22 / 03 / 2017
População de Belford Roxo não tem atendimento de emergência
Médicos concursados da Prefeitura Municipal de Belford Roxo denunciaram ao CREMERJ, em 20 de março, o fechamento de unidades de emergência do município. 

A população está totalmente desassistida. Todas as três unidades de emergência do município estão fechadas – o Hospital Municipal Jorge Júlio Costa dos Santos (conhecido como Joca), a UPA Bom Pastor e a Unidade Mista Lote XV. O Hospital Infantil de Belford Roxo e a Maternidade de Belford Roxo, que são unidades privadas  conveniadas ao SUS também não estão prestando atendimento. 

O presidente do CREMERJ, Nelson Nahon, informou que irá denunciar o atual cenário para o Ministério Público.  

“É muito grave o que está acontecendo com a população de Belford Roxo. O Conselho entrará com uma representação no MP para tentar reverter essa situação”, afirma Nahon. 

Durante o encontro, os médicos apontaram a dificuldade em receber seus salários. Eles afirmaram, ainda, que os vencimentos não estão sendo pagos com regularidade desde agosto do ano passado, incluindo o 13º. 

Outro grande problema relatado é a dificuldade em fazer a emissão dos contracheques, que são acessados no site da prefeitura. O informe de rendimentos de 2016 também não foi liberado, impossibilitando que os médicos façam a sua declaração de imposto de renda. 
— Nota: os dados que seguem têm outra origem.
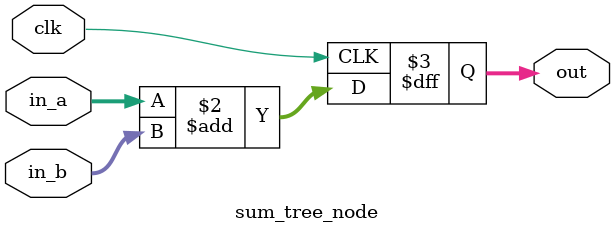
<source format=sv>
module sum_tree_node (input wire clk,
                      input wire [BUS_WIDTH-1:0] in_a,
                      input wire [BUS_WIDTH-1:0] in_b,
                      output reg [BUS_WIDTH-1:0] out
);

    parameter integer BUS_WIDTH = 16;

    always @(posedge clk) begin
        out <= in_a + in_b;
    end

endmodule
</source>
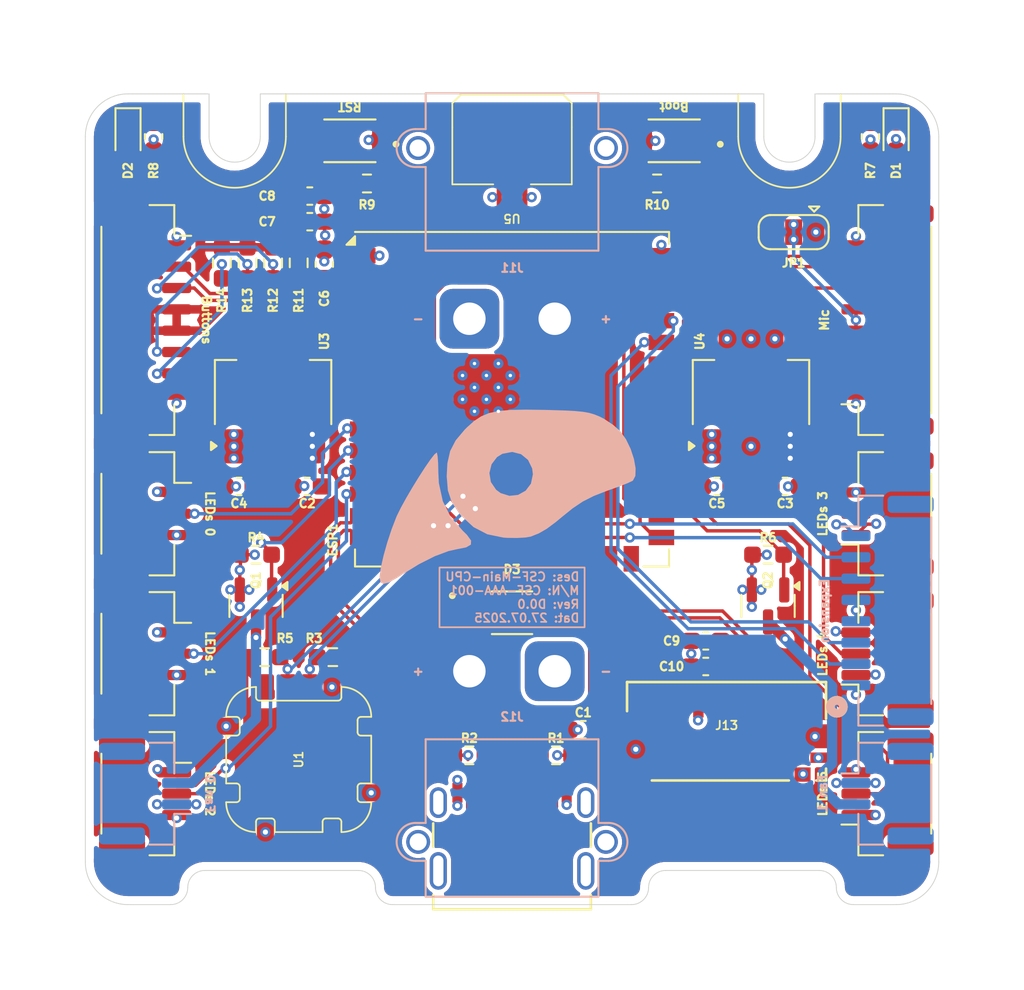
<source format=kicad_pcb>
(kicad_pcb
	(version 20241229)
	(generator "pcbnew")
	(generator_version "9.0")
	(general
		(thickness 1.6)
		(legacy_teardrops no)
	)
	(paper "A5")
	(layers
		(0 "F.Cu" signal)
		(4 "In1.Cu" signal)
		(6 "In2.Cu" signal)
		(2 "B.Cu" signal)
		(9 "F.Adhes" user "F.Adhesive")
		(11 "B.Adhes" user "B.Adhesive")
		(13 "F.Paste" user)
		(15 "B.Paste" user)
		(5 "F.SilkS" user "F.Silkscreen")
		(7 "B.SilkS" user "B.Silkscreen")
		(1 "F.Mask" user)
		(3 "B.Mask" user)
		(17 "Dwgs.User" user "User.Drawings")
		(19 "Cmts.User" user "User.Comments")
		(21 "Eco1.User" user "User.Eco1")
		(23 "Eco2.User" user "User.Eco2")
		(25 "Edge.Cuts" user)
		(27 "Margin" user)
		(31 "F.CrtYd" user "F.Courtyard")
		(29 "B.CrtYd" user "B.Courtyard")
		(35 "F.Fab" user)
		(33 "B.Fab" user)
		(39 "User.1" user)
		(41 "User.2" user)
		(43 "User.3" user)
		(45 "User.4" user)
	)
	(setup
		(stackup
			(layer "F.SilkS"
				(type "Top Silk Screen")
			)
			(layer "F.Paste"
				(type "Top Solder Paste")
			)
			(layer "F.Mask"
				(type "Top Solder Mask")
				(thickness 0.01)
			)
			(layer "F.Cu"
				(type "copper")
				(thickness 0.035)
			)
			(layer "dielectric 1"
				(type "prepreg")
				(thickness 0.1)
				(material "FR4")
				(epsilon_r 4.5)
				(loss_tangent 0.02)
			)
			(layer "In1.Cu"
				(type "copper")
				(thickness 0.035)
			)
			(layer "dielectric 2"
				(type "core")
				(thickness 1.24)
				(material "FR4")
				(epsilon_r 4.5)
				(loss_tangent 0.02)
			)
			(layer "In2.Cu"
				(type "copper")
				(thickness 0.035)
			)
			(layer "dielectric 3"
				(type "prepreg")
				(thickness 0.1)
				(material "FR4")
				(epsilon_r 4.5)
				(loss_tangent 0.02)
			)
			(layer "B.Cu"
				(type "copper")
				(thickness 0.035)
			)
			(layer "B.Mask"
				(type "Bottom Solder Mask")
				(thickness 0.01)
			)
			(layer "B.Paste"
				(type "Bottom Solder Paste")
			)
			(layer "B.SilkS"
				(type "Bottom Silk Screen")
			)
			(copper_finish "None")
			(dielectric_constraints no)
		)
		(pad_to_mask_clearance 0)
		(allow_soldermask_bridges_in_footprints no)
		(tenting front back)
		(pcbplotparams
			(layerselection 0x00000000_00000000_55555555_5755f5ff)
			(plot_on_all_layers_selection 0x00000000_00000000_00000000_00000000)
			(disableapertmacros no)
			(usegerberextensions no)
			(usegerberattributes yes)
			(usegerberadvancedattributes yes)
			(creategerberjobfile yes)
			(dashed_line_dash_ratio 12.000000)
			(dashed_line_gap_ratio 3.000000)
			(svgprecision 4)
			(plotframeref no)
			(mode 1)
			(useauxorigin no)
			(hpglpennumber 1)
			(hpglpenspeed 20)
			(hpglpendiameter 15.000000)
			(pdf_front_fp_property_popups yes)
			(pdf_back_fp_property_popups yes)
			(pdf_metadata yes)
			(pdf_single_document no)
			(dxfpolygonmode yes)
			(dxfimperialunits yes)
			(dxfusepcbnewfont yes)
			(psnegative no)
			(psa4output no)
			(plot_black_and_white yes)
			(sketchpadsonfab no)
			(plotpadnumbers no)
			(hidednponfab no)
			(sketchdnponfab yes)
			(crossoutdnponfab yes)
			(subtractmaskfromsilk no)
			(outputformat 1)
			(mirror no)
			(drillshape 1)
			(scaleselection 1)
			(outputdirectory "")
		)
	)
	(net 0 "")
	(net 1 "Net-(ESP1-GPIO0{slash}BOOT)")
	(net 2 "GND")
	(net 3 "Net-(J1-VBUS_A)")
	(net 4 "+3V3")
	(net 5 "+5V")
	(net 6 "Net-(ESP1-EN)")
	(net 7 "Net-(D2-K)")
	(net 8 "unconnected-(ESP1-GPIO45-Pad26)")
	(net 9 "unconnected-(ESP1-SPIIO6{slash}GPIO35{slash}FSPID{slash}SUBSPID-Pad28)")
	(net 10 "unconnected-(ESP1-GPIO1{slash}TOUCH1{slash}ADC1_CH0-Pad39)")
	(net 11 "unconnected-(ESP1-GPIO46-Pad16)")
	(net 12 "unconnected-(ESP1-GPIO4{slash}TOUCH4{slash}ADC1_CH3-Pad4)")
	(net 13 "Main USB +")
	(net 14 "Expansion TXD")
	(net 15 "unconnected-(ESP1-GPIO13{slash}TOUCH13{slash}ADC2_CH2{slash}FSPIQ{slash}FSPIIO7{slash}SUBSPIQ-Pad21)")
	(net 16 "Main USB -")
	(net 17 "unconnected-(ESP1-GPIO3{slash}TOUCH3{slash}ADC1_CH2-Pad15)")
	(net 18 "Expansion RXD")
	(net 19 "unconnected-(J1-SHIELD__1-PadSH2)")
	(net 20 "unconnected-(J1-SHIELD__2-PadSH3)")
	(net 21 "unconnected-(J1-SHIELD__3-PadSH4)")
	(net 22 "Net-(J1-CC1)")
	(net 23 "Net-(J1-CC2)")
	(net 24 "unconnected-(J1-SBU2-PadB8)")
	(net 25 "unconnected-(J1-SBU1-PadA8)")
	(net 26 "unconnected-(J1-SHIELD-PadSH1)")
	(net 27 "SD SPI MISO")
	(net 28 "SD SPI CLK")
	(net 29 "SD SPI CS")
	(net 30 "SD SPI MOSI")
	(net 31 "Addr LED 0")
	(net 32 "Addr LED 1")
	(net 33 "Addr LED 2")
	(net 34 "Addr LED 3")
	(net 35 "Addr LED 4")
	(net 36 "Addr LED 5")
	(net 37 "I2S CLK")
	(net 38 "I2S WS")
	(net 39 "I2S Dout{slash}Analog")
	(net 40 "I2S L-R")
	(net 41 "Power UART TX")
	(net 42 "+RAWVS")
	(net 43 "Power UART RX")
	(net 44 "Fan 0")
	(net 45 "Fan 1")
	(net 46 "I2C SCL")
	(net 47 "I2C SDA")
	(net 48 "Button 3")
	(net 49 "Button 0")
	(net 50 "Button 2")
	(net 51 "Button 1")
	(net 52 "Net-(J9-Pin_2)")
	(net 53 "Net-(J14-Pin_4)")
	(net 54 "unconnected-(J13-Pad1)")
	(net 55 "unconnected-(J13-Pad8)")
	(net 56 "Net-(J10-Pin_2)")
	(net 57 "Net-(D1-K)")
	(footprint "Connector_JST:JST_GH_SM03B-GHS-TB_1x03-1MP_P1.25mm_Horizontal" (layer "F.Cu") (at 122 67.1 90))
	(footprint "Capacitor_SMD:C_0603_1608Metric_Pad1.08x0.95mm_HandSolder" (layer "F.Cu") (at 116 65.5))
	(footprint "Package_TO_SOT_SMD:SOT-23" (layer "F.Cu") (at 85 72.5 -90))
	(footprint "Resistor_SMD:R_0603_1608Metric_Pad0.98x0.95mm_HandSolder" (layer "F.Cu") (at 87.5 52.4 -90))
	(footprint "Resistor_SMD:R_0603_1608Metric" (layer "F.Cu") (at 102.575 81.25))
	(footprint "Capacitor_SMD:C_0603_1608Metric_Pad1.08x0.95mm_HandSolder" (layer "F.Cu") (at 88.15 48.4875))
	(footprint "Capacitor_SMD:C_0603_1608Metric_Pad1.08x0.95mm_HandSolder" (layer "F.Cu") (at 88.15 49.9875))
	(footprint "Package_TO_SOT_SMD:SOT-223-3_TabPin2" (layer "F.Cu") (at 114 60 90))
	(footprint "Resistor_SMD:R_0603_1608Metric_Pad0.98x0.95mm_HandSolder" (layer "F.Cu") (at 83 52.4 -90))
	(footprint "Connector_JST:JST_GH_SM03B-GHS-TB_1x03-1MP_P1.25mm_Horizontal" (layer "F.Cu") (at 122 83.5 90))
	(footprint "Resistor_SMD:R_0603_1608Metric" (layer "F.Cu") (at 97.5 81.25 180))
	(footprint "Package_TO_SOT_SMD:SOT-23" (layer "F.Cu") (at 115 72.5 -90))
	(footprint "Diode_SMD:D_0603_1608Metric_Pad1.05x0.95mm_HandSolder" (layer "F.Cu") (at 77.5 45 -90))
	(footprint "Package_TO_SOT_SMD:SOT-223-3_TabPin2" (layer "F.Cu") (at 86 60 90))
	(footprint "Capacitor_SMD:C_0603_1608Metric_Pad1.08x0.95mm_HandSolder" (layer "F.Cu") (at 111.35 74.55 180))
	(footprint "USBC:MOLEX_2171790001" (layer "F.Cu") (at 100 86.875))
	(footprint "Resistor_SMD:R_0603_1608Metric_Pad0.98x0.95mm_HandSolder" (layer "F.Cu") (at 85.5 75.5))
	(footprint "Resistor_SMD:R_0603_1608Metric" (layer "F.Cu") (at 91.5 47.75 180))
	(footprint "Capacitor_SMD:C_0603_1608Metric_Pad1.08x0.95mm_HandSolder" (layer "F.Cu") (at 112 65.5 180))
	(footprint "Connector_JST:JST_GH_SM08B-GHS-TB_1x08-1MP_P1.25mm_Horizontal" (layer "F.Cu") (at 122 55.75 90))
	(footprint "Connector_JST:JST_GH_SM03B-GHS-TB_1x03-1MP_P1.25mm_Horizontal" (layer "F.Cu") (at 78.5 83.5 -90))
	(footprint "Resistor_SMD:R_0603_1608Metric_Pad0.98x0.95mm_HandSolder" (layer "F.Cu") (at 84.5 52.4 -90))
	(footprint "Capacitor_SMD:C_0603_1608Metric_Pad1.08x0.95mm_HandSolder" (layer "F.Cu") (at 84 65.5 180))
	(footprint "Buttons:SW_B3U-1000P" (layer "F.Cu") (at 109.5 45.25 180))
	(footprint "PMEG Diode:DIO_PMEG3050EP_115" (layer "F.Cu") (at 100 72.9))
	(footprint "Capacitor_SMD:C_0603_1608Metric" (layer "F.Cu") (at 104.175 79.75 180))
	(footprint "Micro SD:MicroSD_473092651" (layer "F.Cu") (at 112.572906 78.434))
	(footprint "Connector_JST:JST_GH_SM08B-GHS-TB_1x08-1MP_P1.25mm_Horizontal" (layer "F.Cu") (at 78.5 55.75 -90))
	(footprint "Custom Modules:Sensored" (layer "F.Cu") (at 87.5 81.5 90))
	(footprint "Diode_SMD:D_0603_1608Metric_Pad1.05x0.95mm_HandSolder" (layer "F.Cu") (at 122.5 45 -90))
	(footprint "Resistor_SMD:R_0603_1608Metric_Pad0.98x0.95mm_HandSolder" (layer "F.Cu") (at 85 69.5 180))
	(footprint "Connector_JST:JST_GH_SM03B-GHS-TB_1x03-1MP_P1.25mm_Horizontal" (layer "F.Cu") (at 122 75.3 90))
	(footprint "Jumper:SolderJumper-3_P1.3mm_Open_RoundedPad1.0x1.5mm" (layer "F.Cu") (at 116.5 50.6 180))
	(footprint "Capacitor_SMD:C_0603_1608Metric_Pad1.08x0.95mm_HandSolder"
		(layer "F.Cu")
		(uuid "a41057de-54e4-4eec-8b16-3e6814e4322d")
		(at 121 45 -90)
		(descr "Capacitor SMD 0603 (1608 Metric), square (rectangular) end terminal, IPC-7351 nominal with elongated pad for handsoldering. (Body size source: IPC-SM-782 page 76, https://www.pcb-3d.com/wordpress/wp-content/uploads/ipc-sm-782a_amendment_1_and_2.pdf), generated with kicad-footprint-generator")
		(tags "capacitor handsolder")
		(property "Reference" "R7"
			(at 2 0 90)
			(layer "F.SilkS")
			(uuid "985a80fb-04e6-4222-bc54-3924c113750f")
			(effects
				(font
					(size 0.5 0.5)
					(thickness 0.15)
				)
			)
		)
		(property "Value" "145ohm"
			(at 0 1.43 90)
			(layer "F.Fab")
			(hide yes)
			(uuid "9367ea56-8e84-4c35-b607-c0a7cb4b37a3")
			(effects
				(font
					(size 0.5 0.5)
					(thickness 0.15)
				)
			)
		)
		(property "Datasheet" ""
			(at 0 0 90)
			(layer "F.Fab")
			(hide yes)
			(uuid "c3f5038c-d4a2-46df-9243-5b01507f5513")
			(effects
				(font
					(size 0.5 0.5)
					(thickness 0.15)
				)
			)
		)
		(property "Description" "Resistor"
			(at 0 0 90)
			(layer "F.Fab")
			(hide yes)
			(uuid "a81b38be-cebe-4aa7-b614-4fe38a297844")
			(effects
				(font
					(size 0.5 0.5)
					(thickness 0.15)
				)
			)
		)
		(property "LCSC" "C2930065"
			(at 0 0 270)
			(unlocked yes)
			(layer "F.Fab")
			(hide yes)
			(uuid "fcb24e73-029d-42ba-a25a-f433db0ccc89")
			(effects
				(font
					(size 1 1)
					(thickness 0.15)
				)
			)
		)
		(property ki_fp_filters "R_*")
		(path "/92477d01-ae20-42af-8eef-5f1fcea53bcf")
		(sheetname "/")
		(sheetfile "Main Head CPU.kicad_sch")
		(attr smd)
		(fp_line
			(start -0.146267 0.51)
			(end 0.146267 0.51)
			(stroke
				(width 0.12)
				(type solid)
			)
			(layer "F.SilkS")
			(uuid "b54263c5-60fe-47ee-8265-ad41fbb86065")
		)
		(fp_line
			(start -0.146267 -0.51)
			(end 0.146267 -0.51)
			(stroke
				(width 0.12)
				(type solid)
			)
			(layer "F.SilkS")
			(uuid "cb1449f2-5858-4add-85c9-b91fb908b39f")
		)
		(fp_line
			(start -1.65 0.73)
			(end -1.65 -0.73)
			(stroke
				(width 0.05)
				(type solid)
			)
			(layer "F.CrtYd")
			(uuid "ebb258d2-07f7-46b6-a5dd-492b6ae14e5b")
		)
		(fp_line
			(start 1.65 0.73)
			(end -1.65 0.73)
			(stroke
				(width 0.05)
				(type solid)
			)
			(layer "F.CrtYd")
			(uuid "fc9c6f8b-8254-4332-8087-b47eb28ca914")
		)
		(fp_line
			(start -1.65 -0.73)
			(end 1.65 -0.73)
			(stroke
				(width 0.05)
				(type solid)
			)
			(layer "F.CrtYd")
			(uuid "05dae628-993c-4fc3-ad75-67c0dbd9914d")
		)
		(fp_line
			(start 1.65 -0.73)
			(end 1.65 0.73)
			(stroke
				(width 0.05)
				(type solid)
			)
			(layer "F.CrtYd")
			(uuid "4133c886-0a2b-4b7d-bb8b-9197f74af8bf")
		)
		(fp_line
			(start -0.8 0.4)
			(end -0.8 -0.4)
			(stroke
				(width 0.1)
				(type solid)
			)
			(layer "F.Fab")
			(uuid "d6163a0e-d0dc-4750-9350-52ba415ac93c")
		)
		(fp_line
			(start 0.8 0.4)
			(end -0.8 0.4)
			(stroke
				(width 0.1)
				(type solid)
			)
			(layer "F.Fab")
			(uuid "1fd44044-2348-4f97-a3e9-4ba4a6969aaf")
		)
		(fp_line
			(start -0.8 -0.4)
			(end 0.8 -0.4)
			(stroke
				(width 0.1)
				(type solid)
			)
			(layer "F.Fab")
			(uuid "8ce3724b-5df3-4059-a7ae-4ef96251b700")
		)
		(fp_line
			(start 0.8 -0.4)
			(end 0.8 0.4)
			(stroke
	
... [742259 chars truncated]
</source>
Segundo eles, o novo prefeito Waguinho Carneiro, ao assumir, se comprometeu a regularizar os pagamentos, o que não ocorreu.      

Os problemas persistem em 2017. Além do atraso, apenas alguns funcionários receberam os pagamentos, muitos, inclusive, com descontos, embora não saibam quais, já que não têm acesso ao contracheque.

Em 30 de janeiro, a prefeitura publicou no Diário Oficial do Município que os salários seriam recebidos até o quinto dia útil do mês subsequente e que os meses atrasados seriam pagos em 12 vezes, contudo, os valores não foram depositados. 

Também foi frisada a dificuldade para gozo de férias e licenças prêmio desde 2014. Existe, ainda, a ameaça da perda dos direitos adquiridos, como triênio, vale alimentação, vale transporte e plano de cargo, carreira e vencimentos. 

Um médico descreveu que a falta de estrutura prejudica o atendimento dos pacientes. 

“A população sofre com a precariedade das unidades do município. Há falta de insumos simples como seringas e não existe limpeza nos prédios. Também estamos com déficit de receituário azul, sem contar na grande dificuldade de conseguir encaminhar os pacientes para o Sistema de Regulação (Sisreg)”, salienta. 

Também estiveram presentes o diretor do CREMERJ Gil Simões, os conselheiros Pablo Vazquez e Sidnei Ferreira e o assessor jurídico do CRM Carlos Fiaux.